© JUNGE FREIHEIT Verlag GmbH & Co.  www.jungefreiheit.de    14/99 02. April 1999


Der Ernstfall
von Hans Brandlberger

Das Eigenlob, mit dem die Nato ihr fünfzigjähriges Jubiläum begehen möchte, muß umgeschrieben werden. Bis Ende April ist Zeit, um den Fortgang des serbischen Zwischenfalls abzusehen und die gemeinsame Sprache wiederzufinden. Dann nämlich, knapp drei Wochen nach dem eigentlichen Stichtag am 4. April, will die Allianz den Washingtoner Gipfel zu einer Feierstunde nutzen – und das erstmals im Kreise von nunmehr 19 Mitgliedern.

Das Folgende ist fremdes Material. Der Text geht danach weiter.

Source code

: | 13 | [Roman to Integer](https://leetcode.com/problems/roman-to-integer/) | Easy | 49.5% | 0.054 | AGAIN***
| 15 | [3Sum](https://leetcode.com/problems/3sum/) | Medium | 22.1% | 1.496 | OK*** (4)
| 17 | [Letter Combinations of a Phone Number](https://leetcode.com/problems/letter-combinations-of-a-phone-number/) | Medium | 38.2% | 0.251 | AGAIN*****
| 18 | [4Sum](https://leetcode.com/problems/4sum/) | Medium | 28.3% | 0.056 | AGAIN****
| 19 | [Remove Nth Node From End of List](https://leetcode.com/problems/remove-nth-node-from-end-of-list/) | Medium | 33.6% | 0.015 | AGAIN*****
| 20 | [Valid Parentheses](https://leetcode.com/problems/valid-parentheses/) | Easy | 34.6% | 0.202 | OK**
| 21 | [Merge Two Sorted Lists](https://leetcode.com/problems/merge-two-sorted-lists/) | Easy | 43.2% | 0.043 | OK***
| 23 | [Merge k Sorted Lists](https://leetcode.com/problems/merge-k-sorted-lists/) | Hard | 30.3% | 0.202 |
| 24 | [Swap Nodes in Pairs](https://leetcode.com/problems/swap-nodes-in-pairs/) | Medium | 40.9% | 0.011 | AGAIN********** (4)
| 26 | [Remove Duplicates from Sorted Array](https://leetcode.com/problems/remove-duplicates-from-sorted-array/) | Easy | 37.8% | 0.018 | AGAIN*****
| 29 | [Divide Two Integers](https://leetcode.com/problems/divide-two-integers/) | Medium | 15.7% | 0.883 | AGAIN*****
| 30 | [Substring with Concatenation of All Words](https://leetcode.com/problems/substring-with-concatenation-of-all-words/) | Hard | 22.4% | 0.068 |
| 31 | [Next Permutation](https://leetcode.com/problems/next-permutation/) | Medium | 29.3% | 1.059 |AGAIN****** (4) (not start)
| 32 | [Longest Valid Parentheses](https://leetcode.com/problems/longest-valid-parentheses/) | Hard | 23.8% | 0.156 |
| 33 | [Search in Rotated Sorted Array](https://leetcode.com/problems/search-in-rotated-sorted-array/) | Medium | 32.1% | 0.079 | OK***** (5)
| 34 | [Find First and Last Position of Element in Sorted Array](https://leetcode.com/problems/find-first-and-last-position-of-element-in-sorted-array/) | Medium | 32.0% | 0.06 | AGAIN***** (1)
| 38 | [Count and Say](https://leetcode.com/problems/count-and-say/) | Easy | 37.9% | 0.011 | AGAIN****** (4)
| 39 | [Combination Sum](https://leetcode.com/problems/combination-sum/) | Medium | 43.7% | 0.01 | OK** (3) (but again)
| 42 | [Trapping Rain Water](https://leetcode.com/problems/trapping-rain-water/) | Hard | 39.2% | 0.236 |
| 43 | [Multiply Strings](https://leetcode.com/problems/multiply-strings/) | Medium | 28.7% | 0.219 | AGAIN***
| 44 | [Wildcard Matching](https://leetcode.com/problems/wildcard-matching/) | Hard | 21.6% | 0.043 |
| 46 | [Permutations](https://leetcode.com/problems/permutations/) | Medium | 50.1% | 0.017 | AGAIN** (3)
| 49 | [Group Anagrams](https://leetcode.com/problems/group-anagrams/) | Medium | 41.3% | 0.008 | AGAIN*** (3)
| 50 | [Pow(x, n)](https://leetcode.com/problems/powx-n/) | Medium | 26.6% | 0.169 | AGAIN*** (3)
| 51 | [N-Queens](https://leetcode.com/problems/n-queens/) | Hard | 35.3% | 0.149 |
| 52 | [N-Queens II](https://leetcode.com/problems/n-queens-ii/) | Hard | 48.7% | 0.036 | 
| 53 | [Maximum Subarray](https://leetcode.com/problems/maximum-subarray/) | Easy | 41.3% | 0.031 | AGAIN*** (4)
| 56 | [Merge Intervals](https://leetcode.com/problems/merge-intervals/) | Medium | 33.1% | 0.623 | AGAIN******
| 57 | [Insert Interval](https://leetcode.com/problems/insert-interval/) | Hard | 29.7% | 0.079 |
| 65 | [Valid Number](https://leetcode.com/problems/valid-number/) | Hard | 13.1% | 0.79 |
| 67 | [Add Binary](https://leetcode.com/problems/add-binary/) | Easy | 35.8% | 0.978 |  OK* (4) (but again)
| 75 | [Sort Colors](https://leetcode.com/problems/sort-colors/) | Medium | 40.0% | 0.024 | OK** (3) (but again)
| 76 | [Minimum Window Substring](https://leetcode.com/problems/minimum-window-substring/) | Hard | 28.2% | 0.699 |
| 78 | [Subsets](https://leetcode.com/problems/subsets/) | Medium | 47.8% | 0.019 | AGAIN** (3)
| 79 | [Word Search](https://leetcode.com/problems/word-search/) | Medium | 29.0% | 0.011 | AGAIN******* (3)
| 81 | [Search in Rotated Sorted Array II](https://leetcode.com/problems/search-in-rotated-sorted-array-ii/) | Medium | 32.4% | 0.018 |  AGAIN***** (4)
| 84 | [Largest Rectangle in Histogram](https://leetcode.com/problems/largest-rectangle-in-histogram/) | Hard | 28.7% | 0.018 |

Letztlich dürften es aber nur Nuancen sein, um die das Selbstbild des Bündnisses zu korrigieren ist: Es ist weiterhin zutreffend, daß die Nato heute in erster Linie als ein politisches und weniger als ein militärisches Bündnis verstanden werden möchte. Man wird diesen Wandel im Augenblick aber nur schwer einer Öffentlichkeit vermitteln können, die sich mit dem lüsternen Gedanken die Zeit vertreibt, auf dem Balkan bahne sich die Wiederholung von unheilvoller Geschichte an. Man wird weniger euphorisch und weniger laut von der Nato als dem erfolgreichsten Friedensbündnis der Geschichte sprechen.

Man wird aber nicht an der Bilanz rütteln können und wollen, daß die Allianz bislang nicht allein ihren Zweck erfüllt hat, sondern nebenbei auch noch ein historisches Ziel erreichen konnte: die Entmachtung und Zerschlagung des gegnerischen Blocks von einst.

Das Erfolgsgefühl erfüllt die Nato seit knapp einem Jahrzehnt. Es ist unterdessen eine Hilfslegitimation für die Fortexistenz der Allianz über das Ende des Kalten Krieges hinaus geworden – eine schwache allerdings, da der Verdacht nicht auszuräumen ist, daß hier Gegenwart und Vergangenheit miteinander verwechselt werden. Die alte Nato sonnte sich in den Wendejahren im Triumph. Die Öffnung des Eisernen Vorhanges, das Ende kommunistischer Regime, die Auflösung des Warschauer Paktes, der Zerfall der Sowjetunion – an all dem fühlte man sich maßgeblich beteiligt. Sogar die deutsche Wiedervereinigung war man gerne gewillt, unter den Erfolgen der Allianz zu verbuchen: Das Deutschland, das entstand, war schließlich nicht mehr mit jenem zu identifizieren, dessen Verhinderung die Nato im Hinterkopf stets mit bedacht hatte.

Die "neue Nato" nun verfolgt Ziele, die ambitiöser sind und mit geringerem Risiko durchkreuzt werden können. Die Selbstbehauptung im Kalten Krieg war nur durch militärische Mittel in Frage zu stellen. Der Anspruch, einer neuen euro-atlantischen Sicherheitsarchitektur den Stempel aufzudrücken, läßt sich bereits dadurch erschüttern, daß man der Allianz ihre Autorität und Kompetenz aberkennt und sich einer Zusammenarbeit verweigert. Partnership for Peace kann nicht herbeigebombt werden. Die Führungsrolle der Nato in der europäischen Zukunftsgestaltung ist aber gerade auch innerhalb des Bündnisses umstritten: Dieses liegt hier in unausgesprochener Konkurrenz mit der OSZE und der EU. Doch dies sind offene Fragen der Gegenwart: Sie können die historische Leistung der Nato nicht schmälern.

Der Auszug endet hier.